So I’ve read a few posts on here and I’m different to most of you in that I’ve never tried to take my own life. I guess I’ve thought about it before but now is the only serious time I’m considering.
On the few posts I’ve read many of you feel that nobody would care if you took your own life, that really hurts me to think. I’m different in this aspect as well as I know that my family would, my mum and sister in particular. And one of my friends as well. This doesn’t stop me having suicidal thoughts however I think it has definitely stopped me from attempting.
I think the main reason for me considering this is due to the fact that I’m really bad at dealing with hurt or pain and I’m not a strong person at all, as much as I’ve tried to be. I keep setting myself dates in my head and telling myself to hold off until that date and see if I’m feeling better. But this doesn’t seem to be getting better. I don’t want to hurt my family or leave them with any pain or guilt- and my mind isn’t clouded enough to think me killing myself wouldn’t do that. I love my family with all I have and don’t ever want to see them hurt, but this is a serious consideration now, and seems to be getting more serious by the day.
I guess I’m here to see if any of you feel the same and also to offer a helping hand to anyone that needs it.
8 comments
What is this hurt and pain you’re talking about? Is it physical, emotional, or some combination of the two?
Mainly emotional I think. I’m a much weaker person than others and can’t seem to deal with it in the same way for some reason
You may think so, but consider it from the reverse perspective. When other people go through similar trauma or emotional turbulence, it’s very hard to see it from the outside. We’re good at hiding behind our faces and words. Nobody knows how to deal with it very well, except for very lucky people, and very shallow people. You may handle it better than others, but considering that you can’t see it, and considering that most people shy away from things they know hurt them, it’s unlikely you’ll find confirmation for that. It’s more likely you’ll see confirmation in the other direction, since that’s the image most people want to project.

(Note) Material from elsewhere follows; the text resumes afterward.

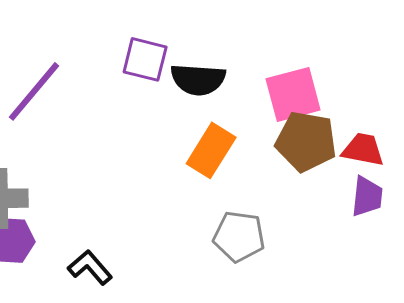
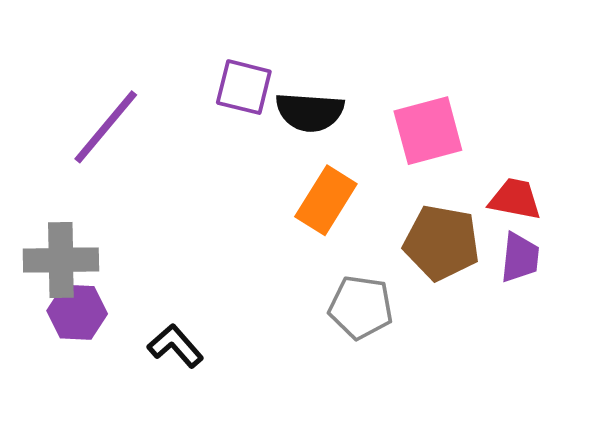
brown pentagon: (306, 141) -> (442, 243), moved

It’s the same situation I have to face everyday. I know that I want to stop the pain but my family, my mother, sister and one or two friends would have something horrible to deal with and all because of me, and I don’t want that. This is precisely one of the reasons for that I stay here, feeling all this suffering. I know that I’m a bad person and a burden to the people that care about me, I don’t wanna make it even worse.
First, thanks for your offer to help. That’s kind.
I know full well that my suicide would hurt others, even though I’ll easily say otherwise.
The thing for me is just that I’m at a point where my own selfishness means that I don’t care. I know that sounds harsh, and it is, but in all honesty, that’s how it is. I’ve alienated myself from a lot of people the past few years to help ease my own guilt were I to kill myself, and also simply because I needed a change and letting go of old relationships was important. How my family feels or would feel if I commit suicide has never really been a consideration, but hey, I’m a selfish guy.
Sorry to jack the ccomments but i read your post and read this comment. Honestly i think a lot like you, as im sitting writing this, i have a knife in my hand and it has been hours with me just staring at it. I want to end myself even though i know my family will be in pain but that isn’t the thing stopping me. I fear pain and i dont want to die with my last moments being in pain but not knowing what happens after is also just as frightening. If my conscious is extinguished that would be the best but that idea also frightens me just as the idea of there being an afterlife and keeping our conscious there. I guess im just afraid of death but I think if i had a gun, i wouldnt be here right now and honestly i wish i did have one at this moment. I think the promise of a quick death will be more tempting than the fear i have of dying.
Everything you said describes me except the last part about holding back because you don’t want to hurt your family. I don’t want to hurt my family either, but it won’t affect my decision to kill myself. I think of suicide the same way I think about the career I’ve chosen. My parents didn’t like it and they wanted me to do something different, but in the end it’s my life and I’m the one who has to live with it. So all my choices are my own.
I also believe that anyone who has a child should be prepared for that child to be miserable and suicidal. If you can’t deal with that possibility, then you shouldn’t have a child. Same as birth defects, Down Syndrome, etc. We didn’t choose to be born this way, so our parents don’t have the right to blame us for failing to be normal.
Other than that, though, I’m on the same page as you. I’ve never attempted suicide though I’m pretty sure that’s how I’ll go. My problem is also an inability to handle pain, including painful memories that constantly strike. It’s getting worse, and I know what I have to do. I know many people will miss me and be terribly upset, and that bothers me. But not enough to suffer a lifetime of pain for their sake. There’s actually a great feeling of freedom when you accept that. Guilt is never a good thing.
I’ve never attempted suicide too. But I’ve thought about it, and I think a big part of why I’m still alive is I’m a natural procrastinator. Even my own liberation, I put off and am putting off. But I would never feel guilt about it, because I find it hard to believe anyone could be anything but overjoyed I was removed.